Pearl Jam – seventh grunge father in the house
Article published in Norway Rock Magazine 21.08.2020
A grunge child was born in Seattle in 1990. There must have been something in the Washington State water in the late ’80s and early’ 90s. The amount of bands that popped up like magic mushrooms in the woods was second to none, the golden generation with Alice In Chains, Soundgarden, Nirvana, Screaming Trees, Mudhoney and Pearl Jam became part of the wave from Seattle that took the lives of pretentious swollen stadium rock bands that raged as old dinosaurs in the porcelain shops of Los Angeles. Throw in epic albums from Mad Season and Temple Of The Dog, and you will have the best of rock in the 90’s .
Text: Ørjan Van Wremer
From their debut with “Ten” in 1990, Pearl Jam has gone through childhood, adulthood, teenage anxiety and tragedy to end up as one of the most respected and hard-working “adult” bands that exist in today’s rock landscape. The core of the band has always been the same, Vedder / McCready / Gossard / Ament and a small group of different drummers (4 in total) before Matt Fuckin` Cameron from Soundgarden became a permanent member in 1998.
Eleven studio albums Pearl Jam have released since their debut in 1990, although all albums contain a grain of gold or more, there are also incomprehensible glitches. If you look at the band’s history, tragedies and upbringing in the context of releases, you can understand why not everything is of the same high quality. One should also mention around 85 million albums sold thus far. It is also worth mentioning that since 2000 Pearl Jam has released all the concerts they play on official bootleg discs and downloads sold via the online store, so here we are also talking about a treasure chest, and since Pearl Jam is known for changing extremely much on their setlists , each bootleg is something for itself. It is rumored that over 15 million bootlegs have been sold.
Here are some of the hardest things I’ve done in a while, namely a ranking of the albums of my absolute favorite band, Pearl Jam.
11. Riot Act (2002)

== Required action 1 ==
Do the statements below agree with the Pearl Jam article? For each, answer yes or no and quote the words of the article that decide it.
(a) Pearl Jam has released eleven studio albums since its 1990 debut.
(b) The band went through five different drummers before getting a permanent one.
(c) Since 2000, Pearl Jam has released every concert it plays on official bootleg discs and downloads.
== Required action 2 ==
According to the Pearl Jam article, how many albums has the band sold so far?

== Supplied material ==
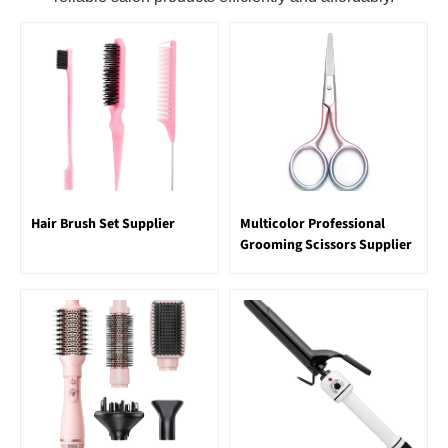
Hair Brush Set Supplier
Multicolor Professional
Grooming Scissors Supplier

== Response area 1 ==
(a) Yes: "Eleven studio albums Pearl Jam have released since their debut in 1990"
(b) No: "a small group of different drummers (4 in total)"
(c) Yes: "since 2000 Pearl Jam has released all the concerts they play on official bootleg discs and downloads"

== Response area 2 ==
Around 85 million.